Indiquez, s'il vous plaît, quels deux écrivains l'extrait sur le style reproduit ci-dessous recommande de lire.
:: EXTRAIT DU DOCUMENT ::
Ne défigurez pas Brad Pitt
En revanche, bannissez la tentation d’employer un mot plutôt qu’un autre dans le seul but de faire chic. Ça se verra comme le nez de Cyrano au milieu du visage de Brad Pitt : évitez de gâcher la beauté d’une phrase en recourant à ce que vous pensiez à tort être une coquetterie. Des textes défigurés, on en trouve par centaines en raison de ce travers dont font preuve certains écrivains, débutants ou non, qui confondent écriture ciselée et style affecté – quand ils ne versent pas dans la boursouflure adjectivale. Fuyez ceux-là de toute urgence et jetez-vous plutôt sur un Hervé Bazin ou un Chateaubriand pour lire des phrases où le mot se loge comme une balle dans l’alvéole d’un barillet, sûr d’atteindre sa cible.
« Jamais mes parents ne se posaient de questions sur leur emploi du temps. Ils vivaient côte à côte, sans se consulter et s’observant comme le chat et le serin, à travers une cage de petites obligations. »
L’huile sur le feu, Hervé Bazin.
« Il fallut quelque temps à un hibou de mon espèce pour s’accoutumer à la cage d’un collège et régler sa volée au son d’une cloche. Je ne pouvais avoir ces prompts amis que donne la fortune […]. »
Mémoires d’outre-tombe, Chateaubriand.
:::
:: ENTRÉES BRUTES ::
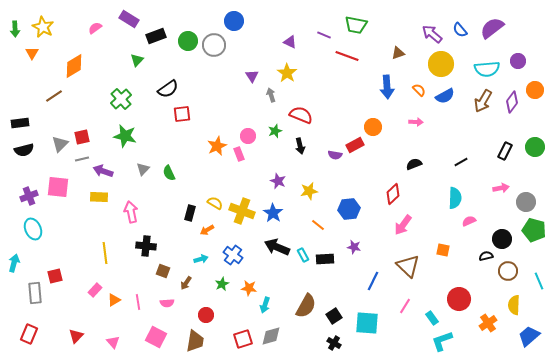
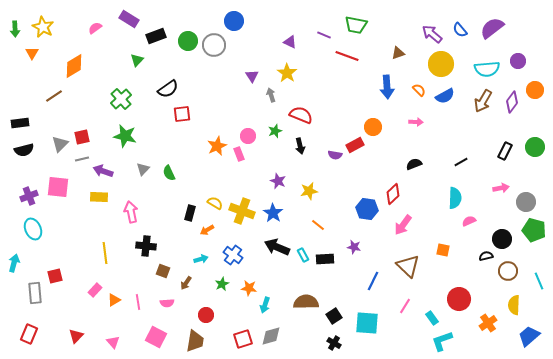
blue hexagon at (349, 209): moved 18 px right; rotated 15 degrees clockwise
brown semicircle at (306, 306): moved 4 px up; rotated 120 degrees counterclockwise
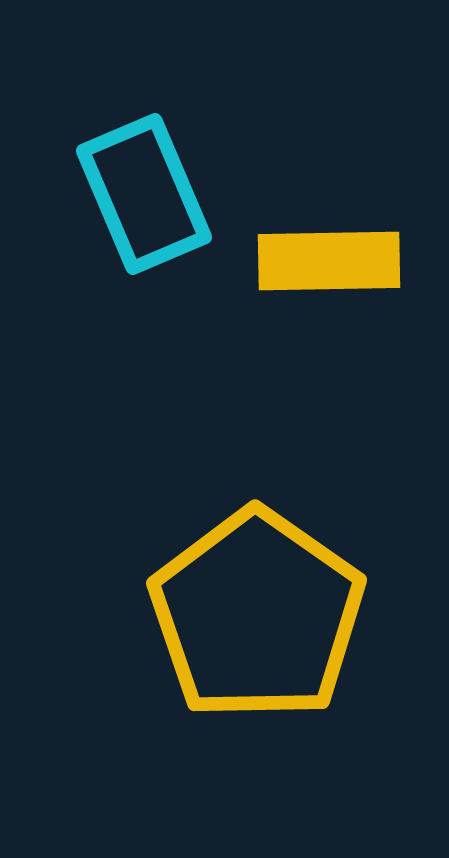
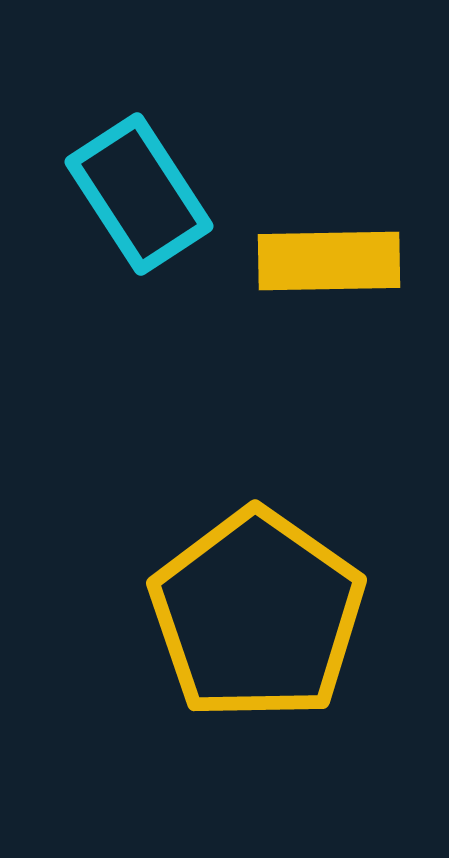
cyan rectangle: moved 5 px left; rotated 10 degrees counterclockwise
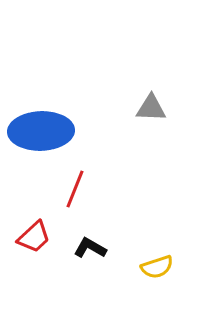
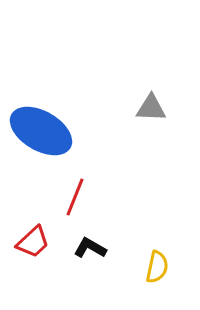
blue ellipse: rotated 32 degrees clockwise
red line: moved 8 px down
red trapezoid: moved 1 px left, 5 px down
yellow semicircle: rotated 60 degrees counterclockwise
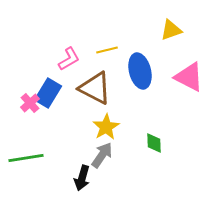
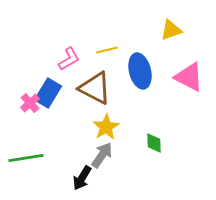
black arrow: rotated 15 degrees clockwise
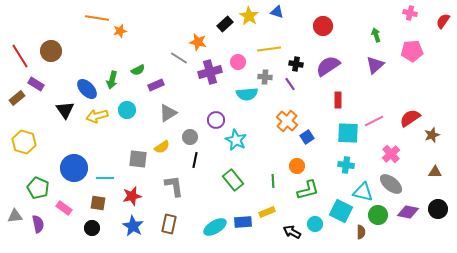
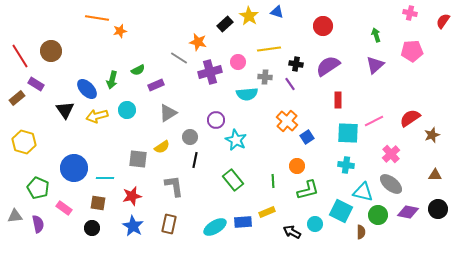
brown triangle at (435, 172): moved 3 px down
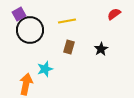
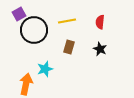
red semicircle: moved 14 px left, 8 px down; rotated 48 degrees counterclockwise
black circle: moved 4 px right
black star: moved 1 px left; rotated 16 degrees counterclockwise
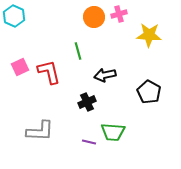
:::
▶ [RÉSULTAT CI-DESSOUS] Hervé Bazin et Chateaubriand.